How to Prevent the Bends
Despite how serious an issue decompression sickness is, thankfully preventing it is straightforward. As we mentioned, issues with the bends arise when divers are ascending too quickly. Therefore, to prevent the bends, divers must limit their ascent rate and occasionally perform decompression stops as recommended by their dive computer. Doing so limits the amount of bubbles released at any point to a manageable, safe level.
Decompression stops are when divers should completely halt their ascent for a period of time. This gives the body time to adjust to that particular depth and for sufficient gases to be released from the body before proceeding upwards.
In the past, deco stops were manually measured and calculated by divers both before and during a diving session. Nowadays, dive computers take out much of the grunt work and limit human errors by doing all of it for you. Dive computers use complex algorithms to determine the body’s uptake and release of inert gases as the pressure changes.
Divers can decrease their deco stop time by using breathing mixtures that contain less inert gas so that they can ascend faster. Divers may also limit how deep they dive so that they do not need to perform any deco stops.
Divers Most Susceptible to the Bends
Some divers are at a higher-risk of experiencing the bends than others. One way to prevent them is to determine if you fall within these categories and consult a medical professional prior to going on a dive. Prevention is much better than a cure, and as you’ll find out in the next section, treating the bends is a lot more difficult than preventing it.
If any of the following applies to you, you are at higher risk of experiencing the bends:
- You are 30 years of age or older.
- You have a medical condition affecting your heart or lungs.
- You smoke or drink alcohol frequently.
- You tire easily.
- You are already injured.
The people most at risk of contracting decompression sickness are those who have heart problems, such as having a hole in the heart. While affected by pressure, sometimes blood can re-circulate into the arteries without receiving as much oxygen as it normally does. This can cause weak organs to fail if they are getting less oxygen than usual. Furthermore, having a hole in the heart may let a large bubble circulate into the arteries and cause a stroke.

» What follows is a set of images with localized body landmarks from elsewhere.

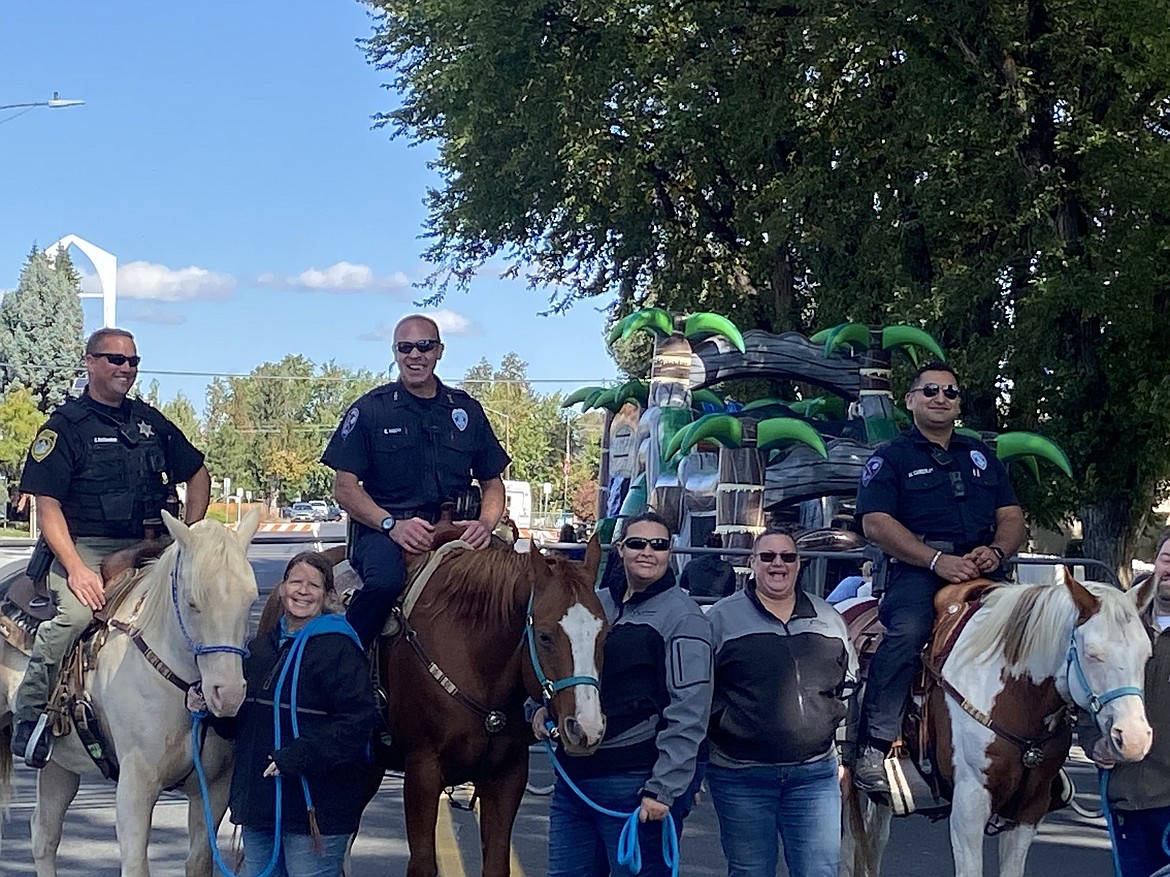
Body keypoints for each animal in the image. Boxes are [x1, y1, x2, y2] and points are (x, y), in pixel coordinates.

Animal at [0, 507, 260, 877]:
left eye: (250, 599)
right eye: (193, 603)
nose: (228, 694)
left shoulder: (215, 787)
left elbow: (199, 860)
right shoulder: (136, 786)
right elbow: (136, 863)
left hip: (59, 763)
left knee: (44, 834)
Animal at [847, 570, 1155, 877]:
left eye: (1146, 655)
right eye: (1092, 653)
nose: (1133, 739)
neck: (1016, 696)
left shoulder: (1029, 808)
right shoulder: (969, 805)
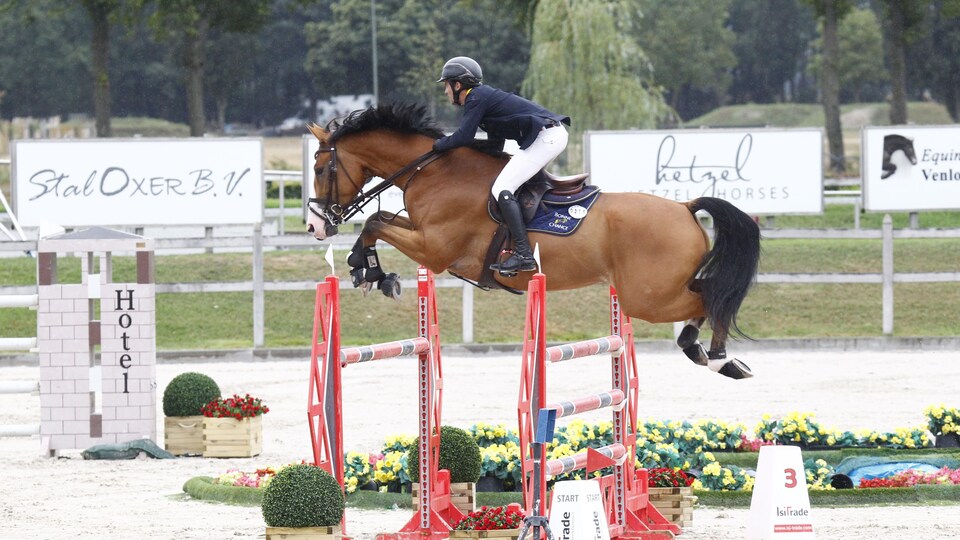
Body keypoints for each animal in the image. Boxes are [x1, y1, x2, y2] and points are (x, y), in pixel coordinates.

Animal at [304, 102, 760, 380]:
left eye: (322, 168)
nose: (315, 227)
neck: (433, 171)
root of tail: (685, 206)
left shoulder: (435, 249)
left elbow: (375, 223)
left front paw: (369, 271)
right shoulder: (425, 238)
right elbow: (377, 219)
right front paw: (371, 272)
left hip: (647, 296)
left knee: (710, 298)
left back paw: (721, 359)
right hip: (658, 289)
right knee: (707, 295)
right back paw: (702, 350)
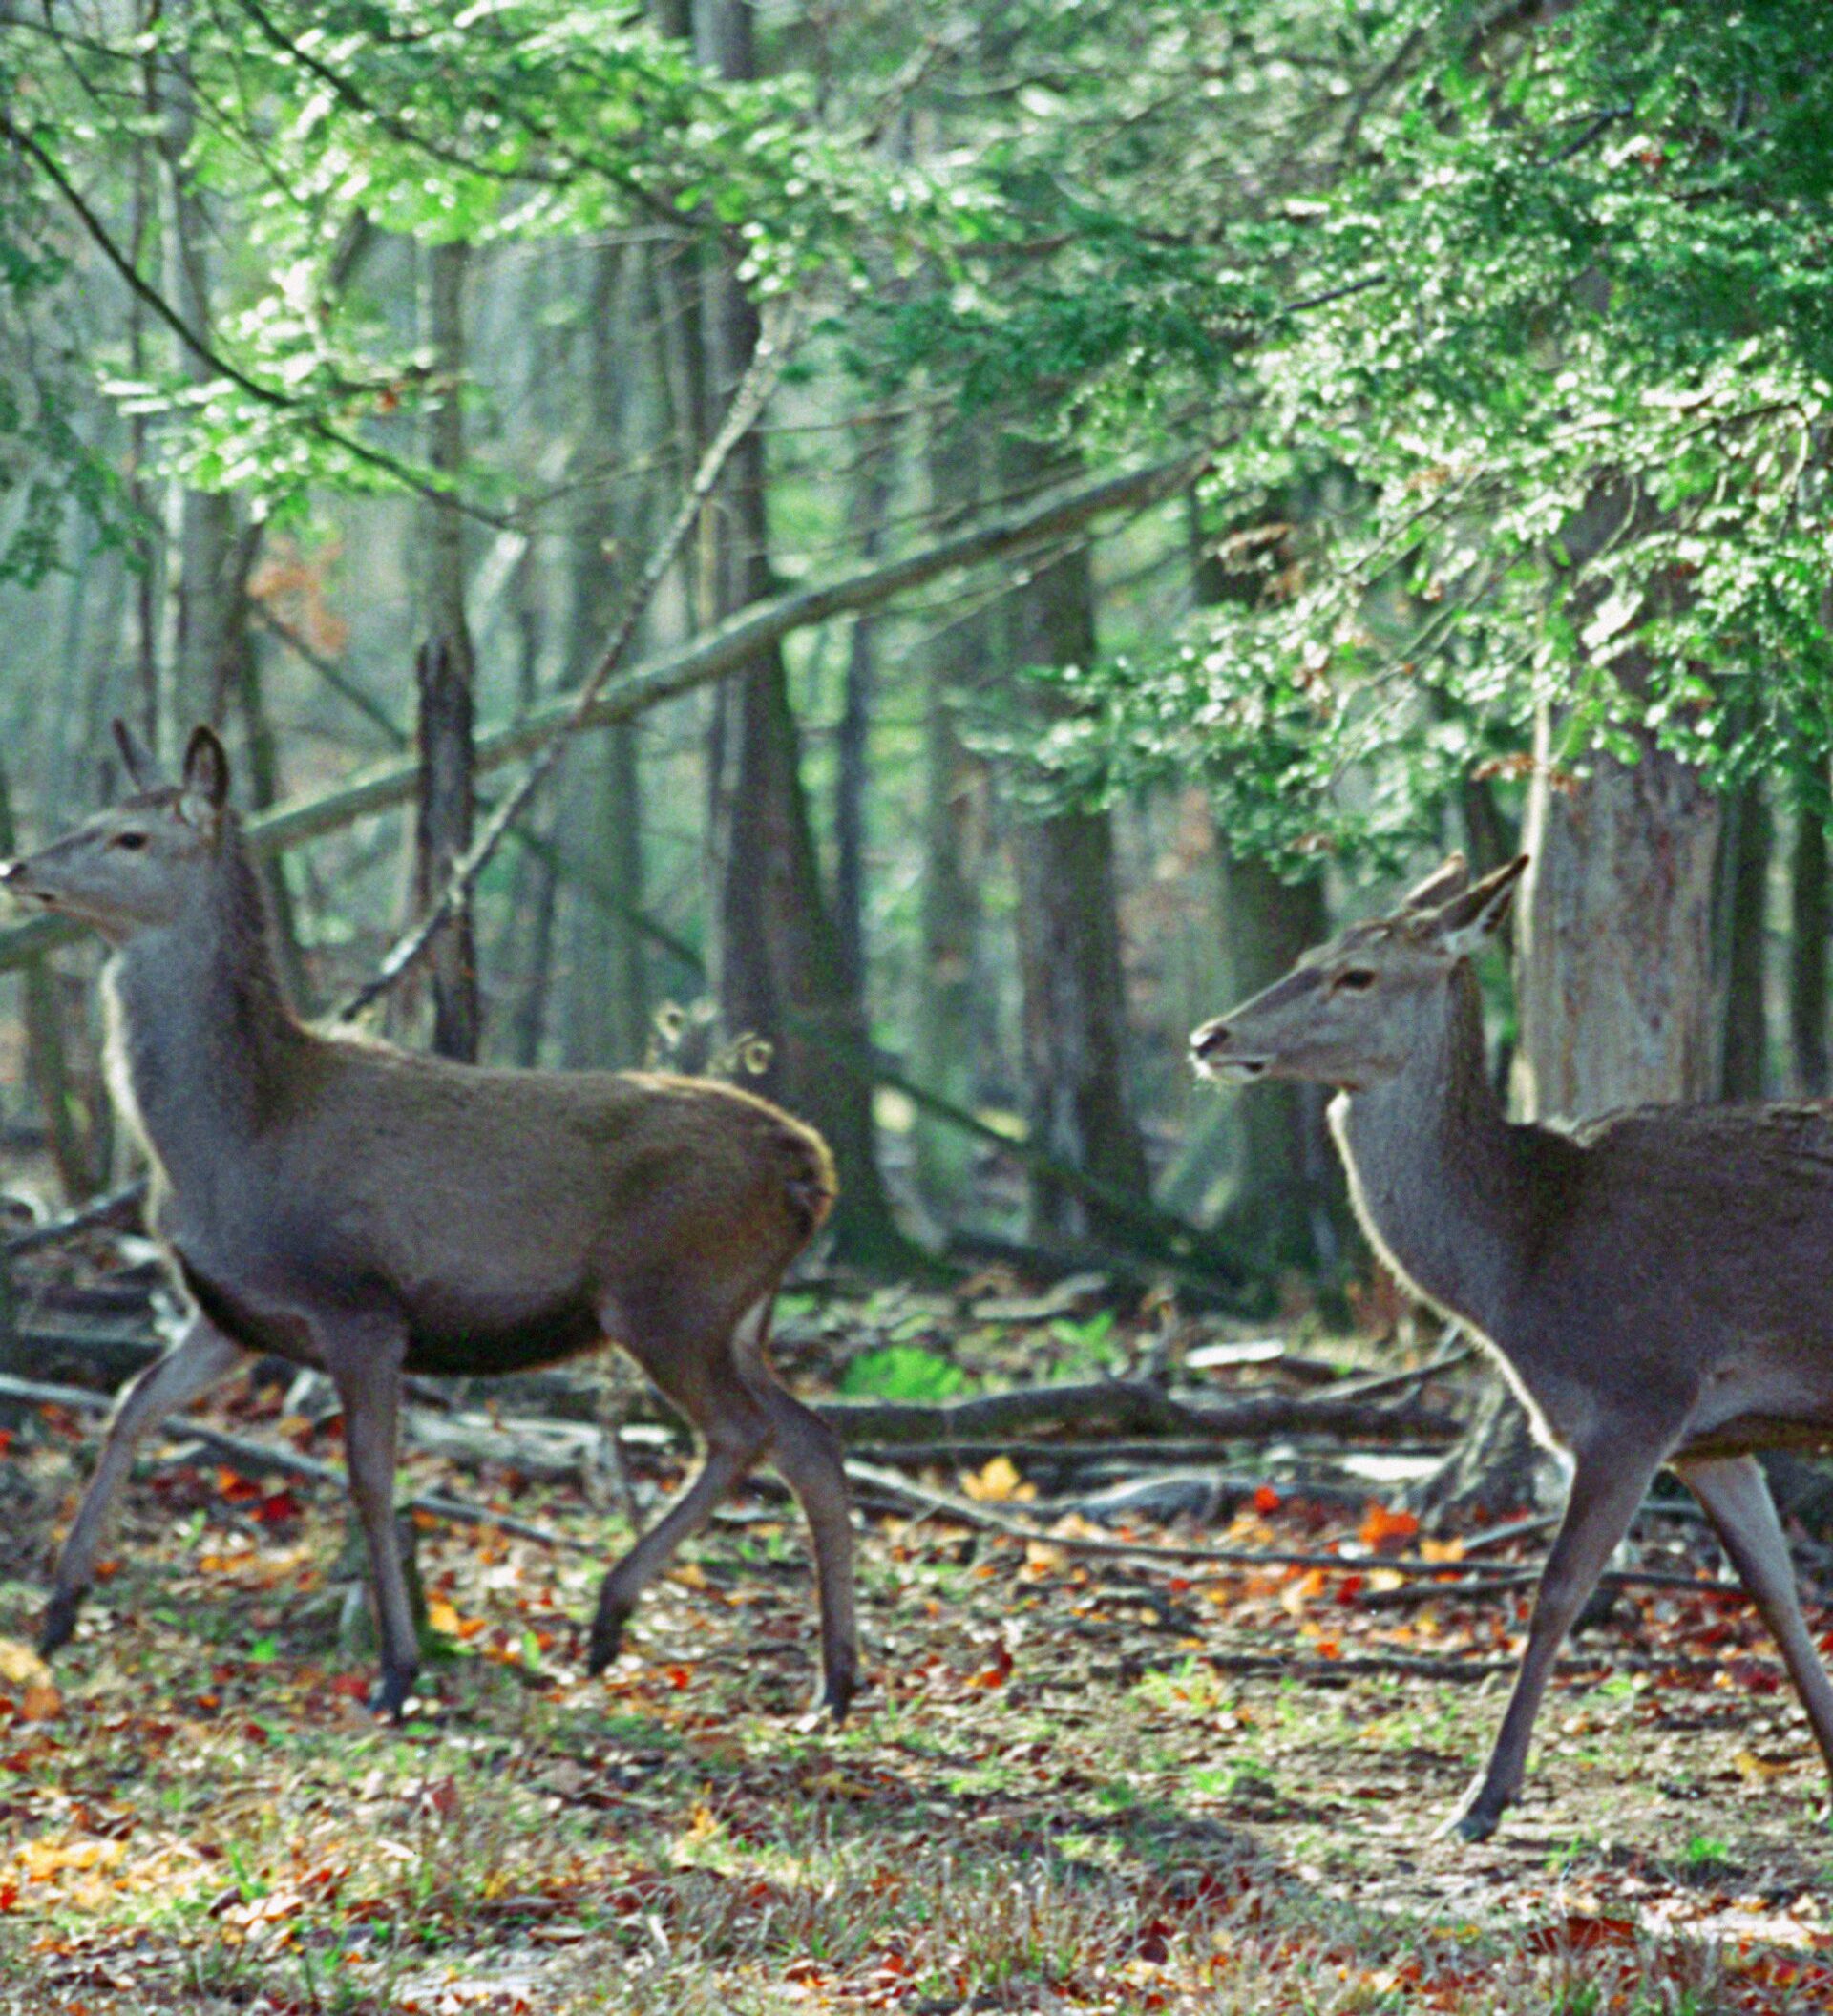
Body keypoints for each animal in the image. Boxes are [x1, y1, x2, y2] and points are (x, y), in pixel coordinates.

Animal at [3, 725, 863, 1717]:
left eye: (131, 837)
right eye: (97, 815)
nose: (18, 865)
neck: (232, 1140)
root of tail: (813, 1168)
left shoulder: (359, 1303)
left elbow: (371, 1477)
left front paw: (398, 1669)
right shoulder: (231, 1314)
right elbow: (130, 1407)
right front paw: (59, 1611)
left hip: (670, 1293)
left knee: (741, 1433)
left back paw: (612, 1615)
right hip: (738, 1314)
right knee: (811, 1440)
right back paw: (835, 1680)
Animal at [1193, 850, 1830, 1846]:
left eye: (1357, 975)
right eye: (1306, 954)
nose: (1209, 1036)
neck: (1523, 1259)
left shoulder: (1638, 1393)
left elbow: (1558, 1588)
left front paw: (1482, 1799)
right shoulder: (1714, 1438)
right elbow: (1776, 1596)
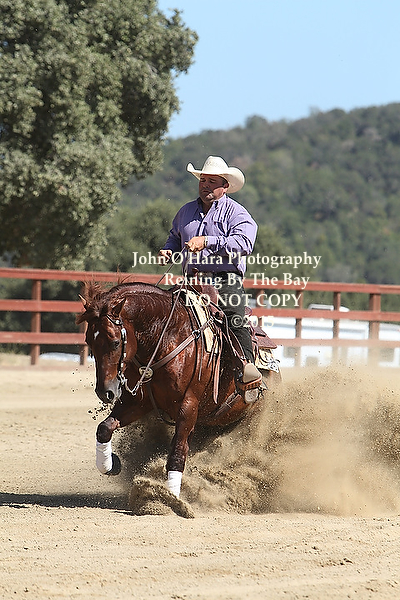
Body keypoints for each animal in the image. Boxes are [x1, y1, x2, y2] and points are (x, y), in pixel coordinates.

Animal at [76, 280, 280, 499]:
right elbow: (105, 428)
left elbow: (177, 453)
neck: (167, 337)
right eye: (89, 342)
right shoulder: (139, 403)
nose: (105, 391)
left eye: (115, 342)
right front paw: (110, 464)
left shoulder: (188, 406)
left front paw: (170, 498)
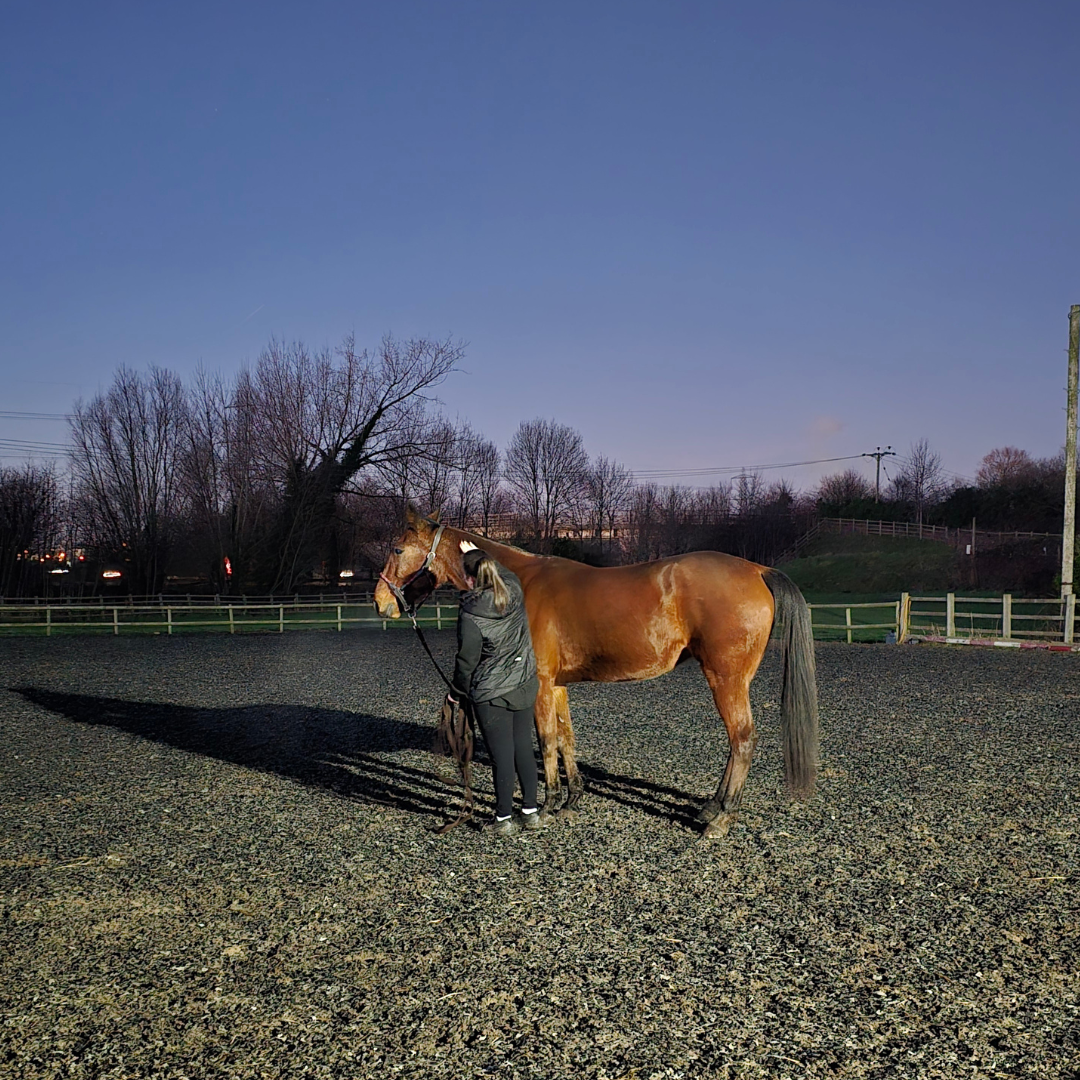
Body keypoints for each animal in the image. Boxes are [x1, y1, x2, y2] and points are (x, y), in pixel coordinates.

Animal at [374, 508, 819, 837]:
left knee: (742, 739)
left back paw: (722, 817)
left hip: (725, 679)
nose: (381, 603)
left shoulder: (539, 686)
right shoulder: (556, 687)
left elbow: (546, 741)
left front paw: (546, 806)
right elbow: (566, 739)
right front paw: (573, 799)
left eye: (397, 548)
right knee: (736, 742)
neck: (515, 583)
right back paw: (711, 808)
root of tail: (757, 569)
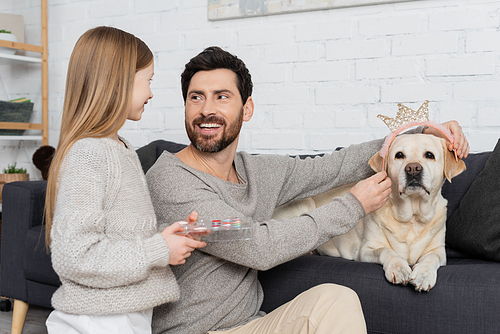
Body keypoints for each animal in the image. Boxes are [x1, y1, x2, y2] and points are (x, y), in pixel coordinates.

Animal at [274, 134, 464, 290]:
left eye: (429, 155)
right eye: (399, 155)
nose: (413, 169)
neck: (411, 217)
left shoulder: (439, 251)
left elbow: (431, 258)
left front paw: (423, 275)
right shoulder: (366, 250)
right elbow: (386, 251)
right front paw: (399, 268)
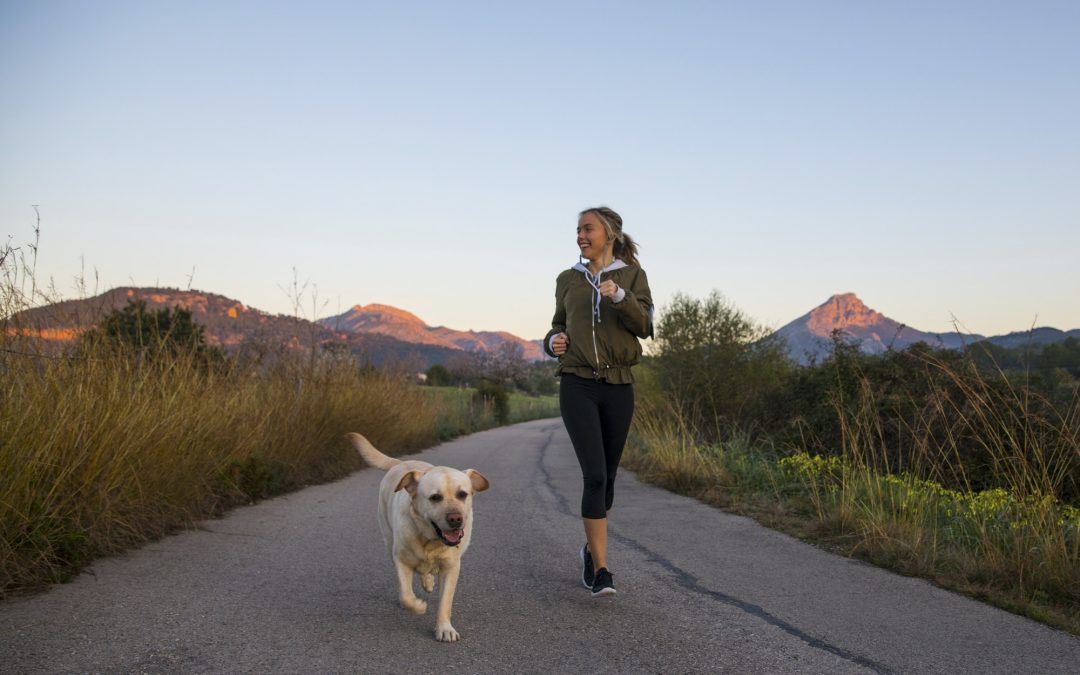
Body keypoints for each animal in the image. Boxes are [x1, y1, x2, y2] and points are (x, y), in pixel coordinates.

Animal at [347, 432, 492, 643]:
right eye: (435, 497)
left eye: (462, 494)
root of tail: (402, 463)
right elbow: (406, 595)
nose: (456, 519)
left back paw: (429, 582)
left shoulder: (451, 567)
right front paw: (418, 606)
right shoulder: (401, 560)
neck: (429, 540)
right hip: (387, 538)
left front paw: (445, 628)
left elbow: (445, 601)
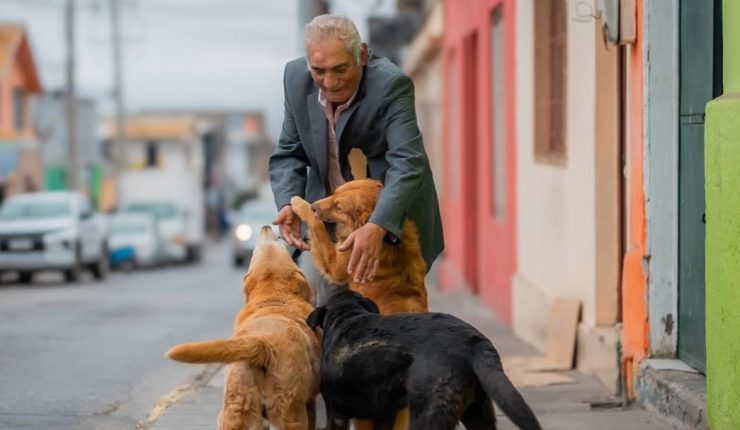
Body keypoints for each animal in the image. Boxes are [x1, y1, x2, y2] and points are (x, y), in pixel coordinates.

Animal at [166, 227, 320, 428]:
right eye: (280, 238)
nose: (265, 227)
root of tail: (263, 344)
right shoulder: (310, 403)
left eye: (257, 248)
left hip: (236, 409)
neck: (273, 297)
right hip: (292, 414)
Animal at [306, 288, 544, 430]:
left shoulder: (336, 414)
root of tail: (474, 341)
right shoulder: (385, 415)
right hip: (477, 412)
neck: (346, 315)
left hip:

Similarly, individuals with lung problems may be negatively affected. As you dive deeper, the lung constricts to less than half its usual size due to the water pressure. This can make it hard to breathe, and they may not get enough oxygen. Furthermore, air pockets may develop in the lungs that, when surfacing too quickly, quickly expands and ruptures the lungs.
Treating the Bends
If you or another diver is experiencing the bends, you must call a medical professional. However, in the meantime before help arrives, there are a few things you can do to treat the symptoms of the bends. Understand that you cannot properly treat the bends yourself unless you have access to a hyperbaric chamber.
First, dry the diver and keep warm using blankets. Do not let their body temperature drop. Keep well-hydrated but do not take aspirin for any headaches because it may mask further symptoms, making it harder for medical professionals to gauge the severity of the issue when they arrive. If you have access to oxygen, give the diver a mask as soon as possible.
Second, alert both an emergency service and the Divers Alert Network (DAN) to find where the nearest hyperbaric chamber is and to get specialist advice.
Third, during transportation, the diver needs to lie horizontally. If transported by air, the aircraft should remain below 1,000 feet or be pressurized to sea level pressure. Oxygen should be supplied through a mask until they are transported to the hyperbaric chamber. If the affected individual does not enter a hyperbaric chamber, they may die from the effects of decompression sickness.